• **REQUIRED WORK**:
Give each line of the records again exactly and omit every picture.

····················

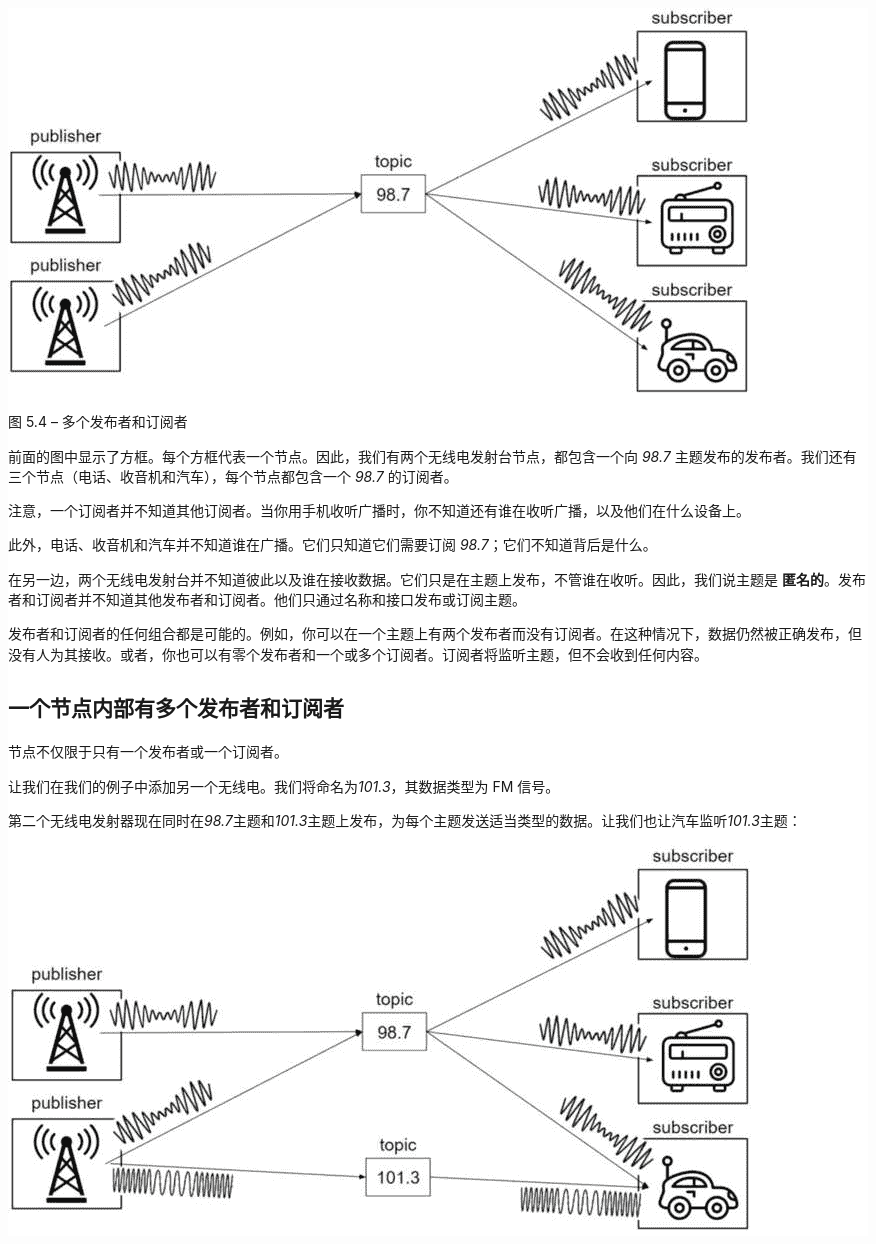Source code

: ![图 5.4 – 多个发布者和订阅者](img/B22403_05_4.jpg)

图 5.4 – 多个发布者和订阅者

前面的图中显示了方框。每个方框代表一个节点。因此，我们有两个无线电发射台节点，都包含一个向 *98.7* 主题发布的发布者。我们还有三个节点（电话、收音机和汽车），每个节点都包含一个 *98.7* 的订阅者。

注意，一个订阅者并不知道其他订阅者。当你用手机收听广播时，你不知道还有谁在收听广播，以及他们在什么设备上。

此外，电话、收音机和汽车并不知道谁在广播。它们只知道它们需要订阅 *98.7*；它们不知道背后是什么。

在另一边，两个无线电发射台并不知道彼此以及谁在接收数据。它们只是在主题上发布，不管谁在收听。因此，我们说主题是 **匿名的**。发布者和订阅者并不知道其他发布者和订阅者。他们只通过名称和接口发布或订阅主题。

发布者和订阅者的任何组合都是可能的。例如，你可以在一个主题上有两个发布者而没有订阅者。在这种情况下，数据仍然被正确发布，但没有人为其接收。或者，你也可以有零个发布者和一个或多个订阅者。订阅者将监听主题，但不会收到任何内容。

## 一个节点内部有多个发布者和订阅者

节点不仅限于只有一个发布者或一个订阅者。

让我们在我们的例子中添加另一个无线电。我们将命名为*101.3*，其数据类型为 FM 信号。

第二个无线电发射器现在同时在*98.7*主题和*101.3*主题上发布，为每个主题发送适当类型的数据。让我们也让汽车监听*101.3*主题：

![图 5.5 – 具有两个发布者的节点](img/B22403_05_5.jpg)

····················

• **SOLUTION TO THE PROBLEM**:
Source code

: ![图 5.4 – 多个发布者和订阅者](img/B22403_05_4.jpg)

图 5.4 – 多个发布者和订阅者

前面的图中显示了方框。每个方框代表一个节点。因此，我们有两个无线电发射台节点，都包含一个向 *98.7* 主题发布的发布者。我们还有三个节点（电话、收音机和汽车），每个节点都包含一个 *98.7* 的订阅者。

注意，一个订阅者并不知道其他订阅者。当你用手机收听广播时，你不知道还有谁在收听广播，以及他们在什么设备上。

此外，电话、收音机和汽车并不知道谁在广播。它们只知道它们需要订阅 *98.7*；它们不知道背后是什么。

在另一边，两个无线电发射台并不知道彼此以及谁在接收数据。它们只是在主题上发布，不管谁在收听。因此，我们说主题是 **匿名的**。发布者和订阅者并不知道其他发布者和订阅者。他们只通过名称和接口发布或订阅主题。

发布者和订阅者的任何组合都是可能的。例如，你可以在一个主题上有两个发布者而没有订阅者。在这种情况下，数据仍然被正确发布，但没有人为其接收。或者，你也可以有零个发布者和一个或多个订阅者。订阅者将监听主题，但不会收到任何内容。

## 一个节点内部有多个发布者和订阅者

节点不仅限于只有一个发布者或一个订阅者。

让我们在我们的例子中添加另一个无线电。我们将命名为*101.3*，其数据类型为 FM 信号。

第二个无线电发射器现在同时在*98.7*主题和*101.3*主题上发布，为每个主题发送适当类型的数据。让我们也让汽车监听*101.3*主题：

![图 5.5 – 具有两个发布者的节点](img/B22403_05_5.jpg)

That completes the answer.